# Treacle



## Northerner (Jun 21, 2018)

OK, I know that treacle is the ultimate devil food, but how many people have noticed that a tin of Lyle's Golden Syrup has had a picture of a dead, rotting lion on the front of it your entire life?  Apparently, it's been there since 1885! 



Apparently it's a biblical reference!


----------



## Robin (Jun 21, 2018)

I remember seeing that as a child, and thinking it was a bit odd. It's all to do with Samson v the Philistines, apparently. ( Long before Delilah came on the scene)


----------



## Northerner (Jun 21, 2018)

I thought it was a spoof at first!  Never, ever noticed it before


----------



## Sally71 (Jun 21, 2018)

I knew it had a lion on it, never noticed it was dead though!  We get the squeezy bottles now, and the same picture is on there, although smaller.  How odd!


----------



## Robin (Jun 21, 2018)

Apparently Mr. Lyle was very religious. You'd have thought he'd have picked something a bit more cheerful, but I suppose the Bible is a bit short on sugar stories.


----------



## Northerner (Jun 21, 2018)

Robin said:


> Apparently Mr. Lyle was very religious. You'd have thought he'd have picked something a bit more cheerful, but I suppose the Bible is a bit short on sugar stories.

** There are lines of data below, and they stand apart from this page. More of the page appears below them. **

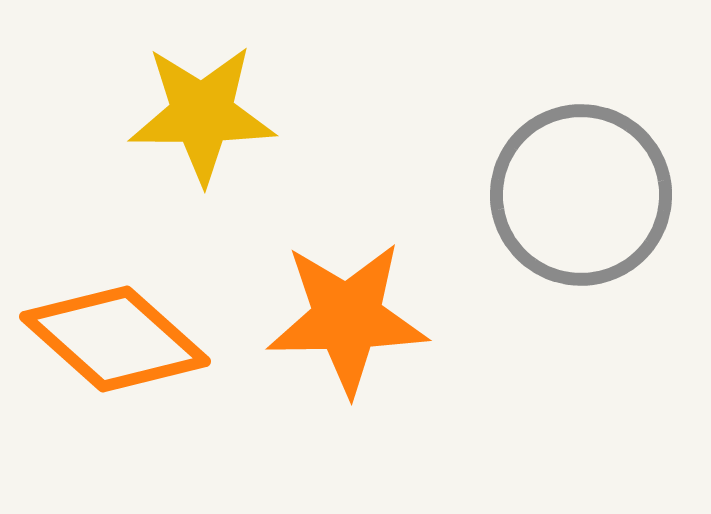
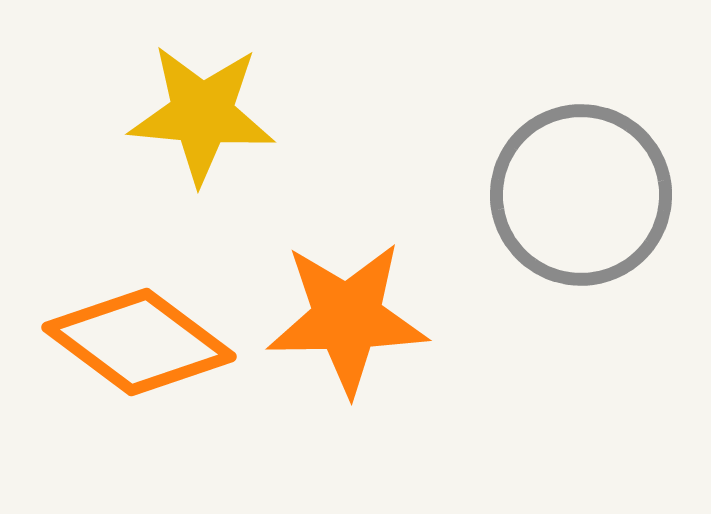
yellow star: rotated 5 degrees clockwise
orange diamond: moved 24 px right, 3 px down; rotated 5 degrees counterclockwise
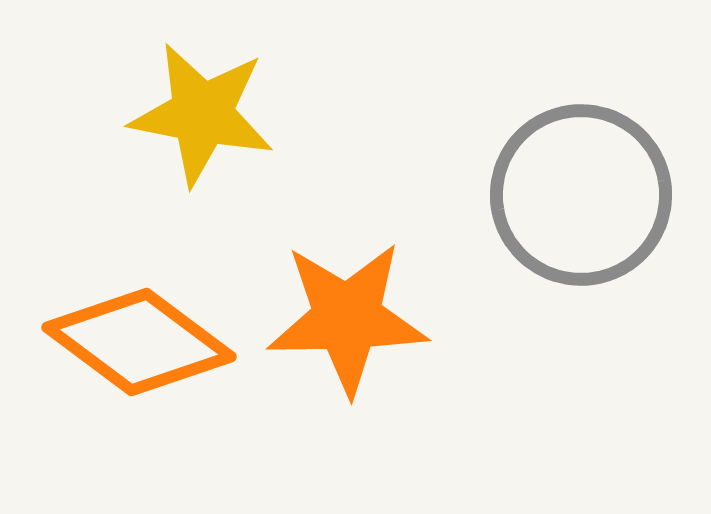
yellow star: rotated 6 degrees clockwise
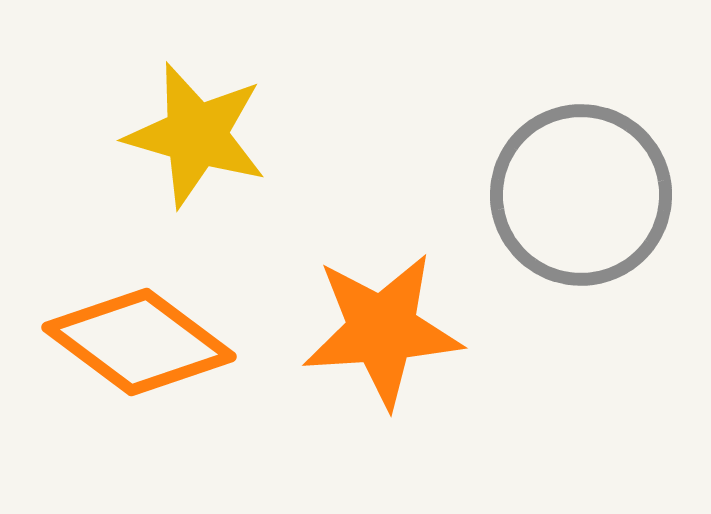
yellow star: moved 6 px left, 21 px down; rotated 5 degrees clockwise
orange star: moved 35 px right, 12 px down; rotated 3 degrees counterclockwise
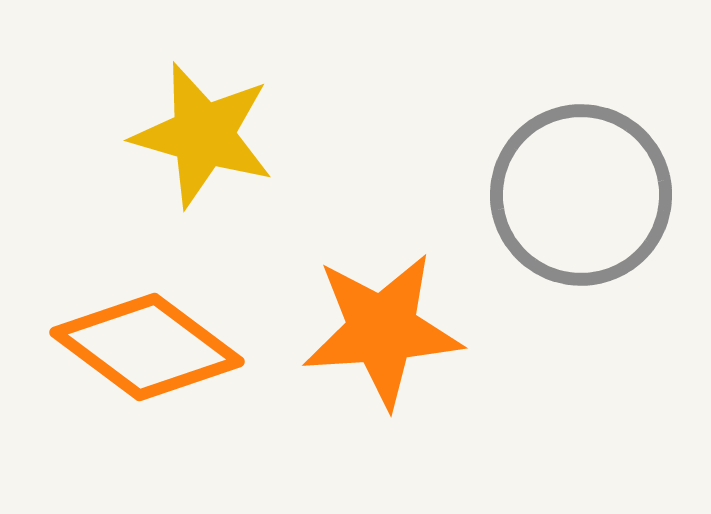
yellow star: moved 7 px right
orange diamond: moved 8 px right, 5 px down
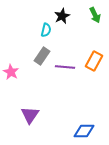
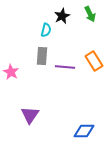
green arrow: moved 5 px left, 1 px up
gray rectangle: rotated 30 degrees counterclockwise
orange rectangle: rotated 60 degrees counterclockwise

Indeed. Jesus fed 5000 with 5 loaves and two fishes, that's pretty low carb per individual, plus some valuable omega-3


----------



## chaoticcar (Jun 21, 2018)

The reference is to (out of the strong comes forth sweetness ) 
   Carol


----------



## C&E Guy (Jun 21, 2018)

That's a sticky question!!


----------



## Lucy Honeychurch (Jun 21, 2018)

I miss golden syrup, haven't had it since DX. I didn't realise the lion was dead, I thought he was sleeping


----------